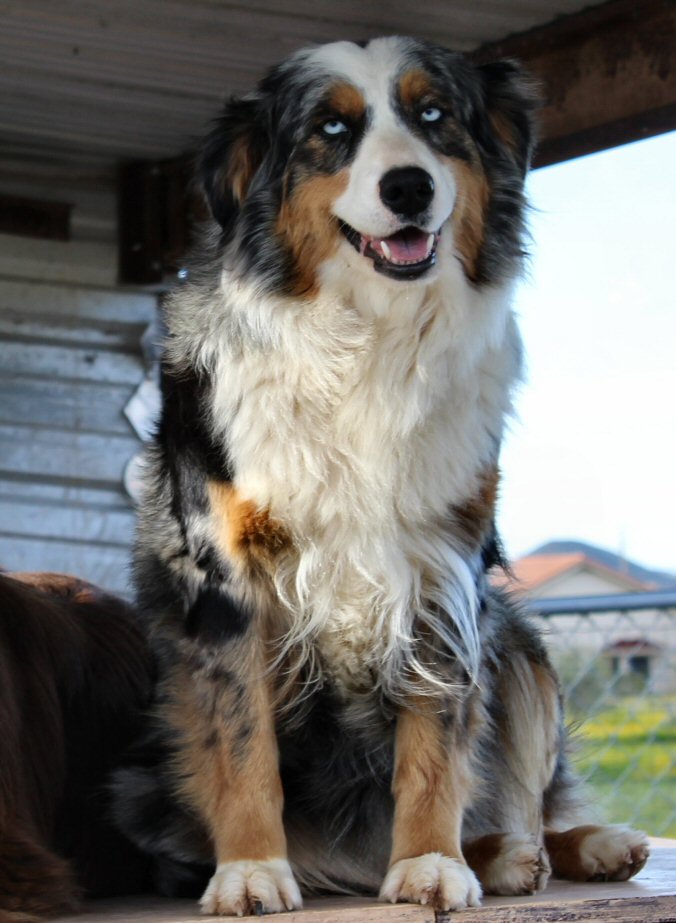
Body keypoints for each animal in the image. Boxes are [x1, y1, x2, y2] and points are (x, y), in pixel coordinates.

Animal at [116, 36, 648, 916]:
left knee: (530, 801)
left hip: (522, 645)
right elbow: (242, 740)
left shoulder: (442, 568)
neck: (366, 337)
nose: (409, 186)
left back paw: (546, 849)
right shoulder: (227, 583)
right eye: (331, 128)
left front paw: (431, 862)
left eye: (434, 114)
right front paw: (252, 869)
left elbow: (437, 742)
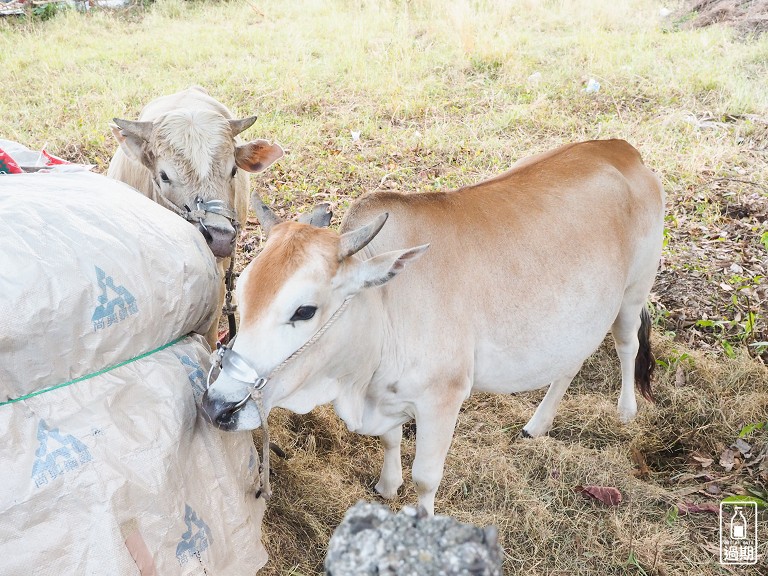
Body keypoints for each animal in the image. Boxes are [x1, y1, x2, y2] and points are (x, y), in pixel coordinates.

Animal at [201, 138, 664, 512]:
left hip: (633, 292)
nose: (217, 406)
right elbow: (390, 440)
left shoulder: (443, 397)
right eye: (239, 295)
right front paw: (387, 485)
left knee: (627, 345)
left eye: (304, 311)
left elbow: (426, 479)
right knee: (569, 364)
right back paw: (537, 425)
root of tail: (622, 149)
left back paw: (626, 411)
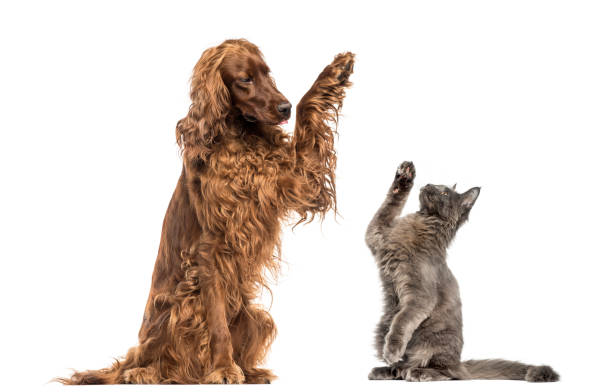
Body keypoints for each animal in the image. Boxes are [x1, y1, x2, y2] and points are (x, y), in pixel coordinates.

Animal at [58, 39, 354, 382]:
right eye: (245, 79)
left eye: (268, 74)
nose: (284, 107)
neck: (239, 140)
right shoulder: (210, 248)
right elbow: (217, 324)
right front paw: (223, 368)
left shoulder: (297, 181)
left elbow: (308, 113)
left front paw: (335, 71)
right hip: (179, 303)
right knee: (151, 364)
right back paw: (144, 373)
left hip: (253, 314)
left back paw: (250, 372)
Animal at [364, 161, 560, 382]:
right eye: (435, 184)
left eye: (444, 193)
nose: (429, 184)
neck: (423, 222)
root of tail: (459, 362)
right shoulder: (376, 233)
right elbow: (389, 204)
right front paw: (404, 177)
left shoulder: (420, 296)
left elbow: (402, 321)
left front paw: (392, 350)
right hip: (382, 326)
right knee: (406, 366)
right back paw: (386, 371)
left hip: (435, 342)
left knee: (448, 372)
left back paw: (419, 372)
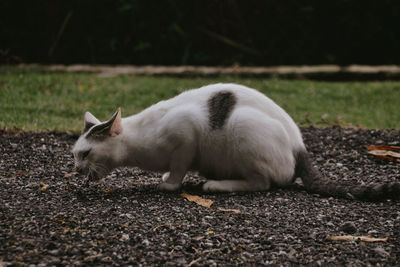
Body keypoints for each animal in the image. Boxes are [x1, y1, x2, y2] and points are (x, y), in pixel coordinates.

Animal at [72, 84, 400, 201]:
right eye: (75, 154)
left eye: (85, 154)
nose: (75, 169)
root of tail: (301, 146)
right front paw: (166, 178)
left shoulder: (186, 134)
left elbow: (179, 167)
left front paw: (170, 184)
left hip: (243, 128)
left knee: (263, 183)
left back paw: (217, 185)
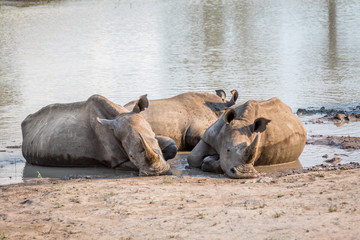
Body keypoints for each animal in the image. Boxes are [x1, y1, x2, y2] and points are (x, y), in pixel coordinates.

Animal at [21, 94, 176, 175]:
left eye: (155, 143)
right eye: (131, 156)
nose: (158, 172)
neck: (118, 115)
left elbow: (172, 145)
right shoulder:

> **WHAT THE TASK ASKS**
Every line of the entries above that includes "elbow" should be copied.

> **SOLUTION TO THIS PROBLEM**
right elbow: (242, 740)
left elbow: (437, 742)
right elbow: (390, 440)
left elbow: (426, 479)
right elbow: (217, 324)
left elbow: (308, 113)
right elbow: (389, 204)
left elbow: (402, 321)
left elbow: (179, 167)
left elbow: (172, 145)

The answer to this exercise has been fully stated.